While the increased willingness to vote for a woman was rather small—a 3% bump—it’s still significant, especially given the narrow margins of victory in a general presidential election. Also, when participants presented with the facts were contacted again about a month later, they still reported higher intentions to vote for a woman, suggesting that the effect was somewhat robust.

“I hope an intervention like ours showing electability concerns are exaggerated might be helpful in counteracting the influence of electability concerns in American politics,” he says. “And not just for women, but for other groups, too—like racial and ethnic minorities, who, according to other research, are also more electable than people think.”

The way forward for women candidates

There are still obstacles on the road to more women’s representation in politics. Willer says that just because women are doing well in elections doesn’t mean they don’t face bias. In fact, he says, some evidence suggests women have to be much more qualified than their male counterparts to get elected.

And, of course, media, political pundits, and opponent campaigns may try to exploit people’s biases and convince them not to vote for a woman. That onslaught can be hard for an average voter to ignore—though perhaps people armed with the facts may be less susceptible, he says.

Of course, Willer was not able to find out how people actually voted; so it’s possible people were not convinced to change their vote even if their intentions shifted.
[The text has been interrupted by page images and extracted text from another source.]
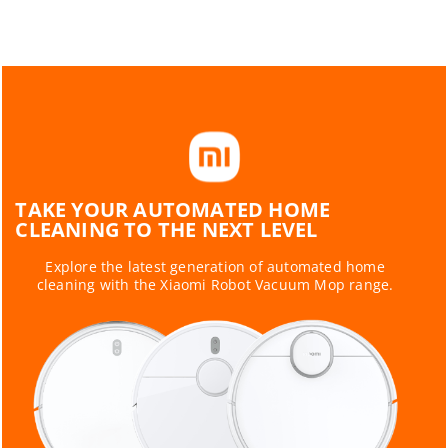
TAKE YOUR AUTOMATED HOME
CLEANING TO THE NEXT LEVEL
Explore the latest generation of automated home
cleaning with the Xiaomi Robot Vacuum Mop range.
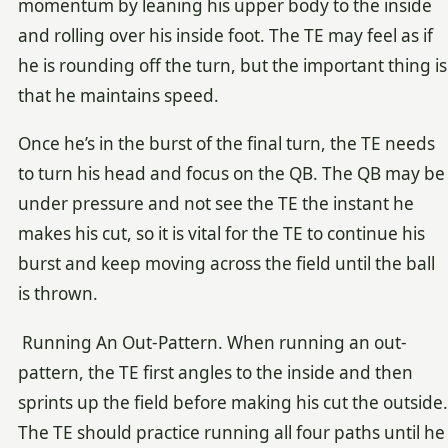
momentum by leaning his upper body to the inside
and rolling over his inside foot. The TE may feel as if
he is rounding off the turn, but the important thing is
that he maintains speed.
Once he’s in the burst of the final turn, the TE needs
to turn his head and focus on the QB. The QB may be
under pressure and not see the TE the instant he
makes his cut, so it is vital for the TE to continue his
burst and keep moving across the field until the ball
is thrown.
Running An Out-Pattern. When running an out-
pattern, the TE first angles to the inside and then
sprints up the field before making his cut the outside.
The TE should practice running all four paths until he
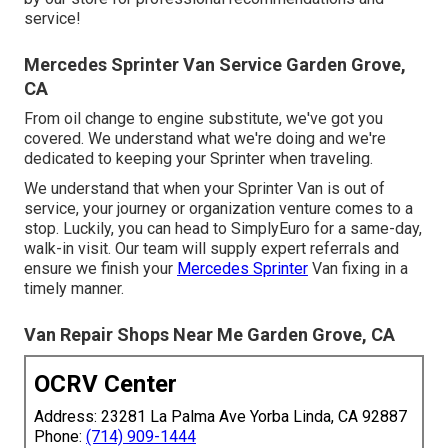
service!
Mercedes Sprinter Van Service Garden Grove,
CA
From oil change to engine substitute, we've got you
covered. We understand what we're doing and we're
dedicated to keeping your Sprinter when traveling.
We understand that when your Sprinter Van is out of
service, your journey or organization venture comes to a
stop. Luckily, you can head to SimplyEuro for a same-day,
walk-in visit. Our team will supply expert referrals and
ensure we finish your
Mercedes Sprinter
Van fixing in a
timely manner.
Van Repair Shops Near Me Garden Grove, CA
OCRV Center
Address: 23281 La Palma Ave Yorba Linda, CA 92887
Phone:
(714) 909-1444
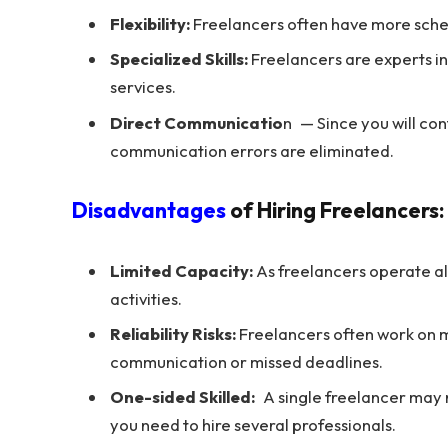
Flexibility:
Freelancers often have more schedu
Specialized Skills:
Freelancers are experts in 
services.
Direct Communicatio
n — Since you will con
communication errors are eliminated.
Disadvantages
of Hiring Freelancers:
Limited Capacity:
As freelancers operate alo
activities.
Reliability Risks:
Freelancers often work on mu
communication or missed deadlines.
One-sided Skilled:
A single freelancer may no
you need to hire several professionals.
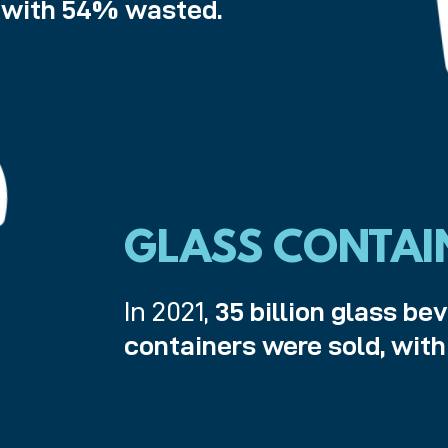
, with 54% wasted.
GLASS CONTAI
In 2021,
35 billion glass be
containers were sold, wit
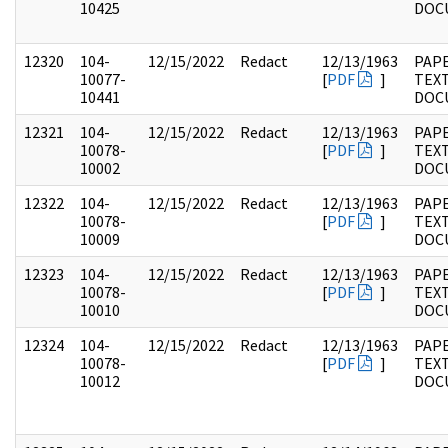
10425
DOC
12320
104-
12/15/2022
Redact
12/13/1963
PAPE
10077-
[
PDF
]
TEX
10441
DOC
12321
104-
12/15/2022
Redact
12/13/1963
PAPE
10078-
[
PDF
]
TEX
10002
DOC
12322
104-
12/15/2022
Redact
12/13/1963
PAPE
10078-
[
PDF
]
TEX
10009
DOC
12323
104-
12/15/2022
Redact
12/13/1963
PAPE
10078-
[
PDF
]
TEX
10010
DOC
12324
104-
12/15/2022
Redact
12/13/1963
PAPE
10078-
[
PDF
]
TEX
10012
DOC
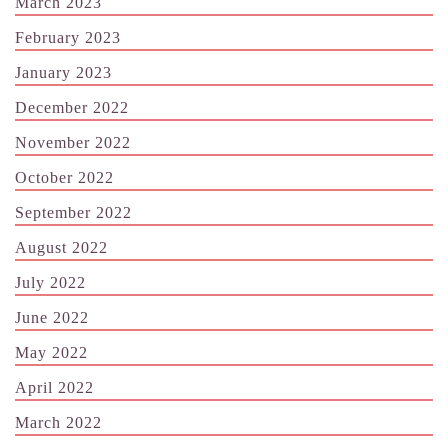
March 2023
February 2023
January 2023
December 2022
November 2022
October 2022
September 2022
August 2022
July 2022
June 2022
May 2022
April 2022
March 2022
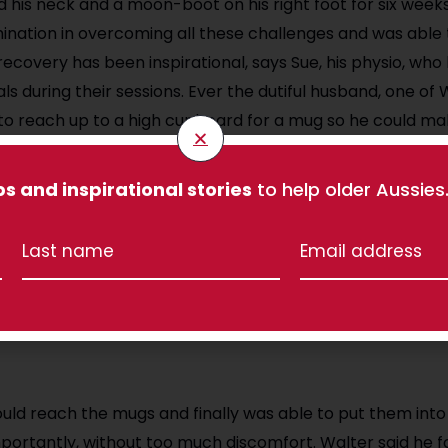
und his neck and a moon-boot on his right foot for six week
nation in overcoming all these challenges and was able 
recovery has been inspirational, says Sue, his physio, wh
ls during their sessions. Ever the dutiful husband, one of 
 to reach up to a high cupboard for a mug so he could ma
for the biscuit tin), or reach the port glasses. To do this,
ue to extend the movement in his right shoulder and nec
ps and inspirational stories
to help older Aussies
rked to strengthen his shoulders, and Sue used manual t
 shoulder joints. Sue said:
ttitude has been amazing and he was determined to ach
d reach the mugs and finally was able to put them into
ortantly, without too much discomfort. Walter said he f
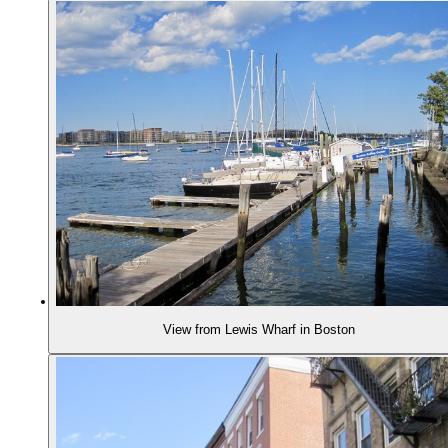
View from Lewis Wharf in Boston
People might look at the results of the 2020 election, where a man won the Democratic primary and beat Donald Trump, and the 2016 election, where Hillary Clinton lost to Donald Trump in the general election, and lose hope.

But, says Willer, people need to remember that Hillary Clinton won the popular vote. If she were running for governor, he argues, she would have won.

“One of the sad things about the 2016 election is it may have taught people that women are less electable than they probably are, even though a different read on those data could have been that it proved women could win,” he says.

What would help, Willer says, is if male Democratic candidates became allies of women candidates and spread the word about their electability, refuting anyone who suggests otherwise. If we could all pitch in to correct misperceptions, perhaps we could give women a fighting chance at becoming president.

“It’s very difficult for candidates to proclaim themselves electable, even if they use data, because of course they’re going to say they’re electable, right? So, it becomes the moral responsibility of everyone who knows that women are electable to get the word out,” he says. “We all need to play a role in neutralizing this bias.”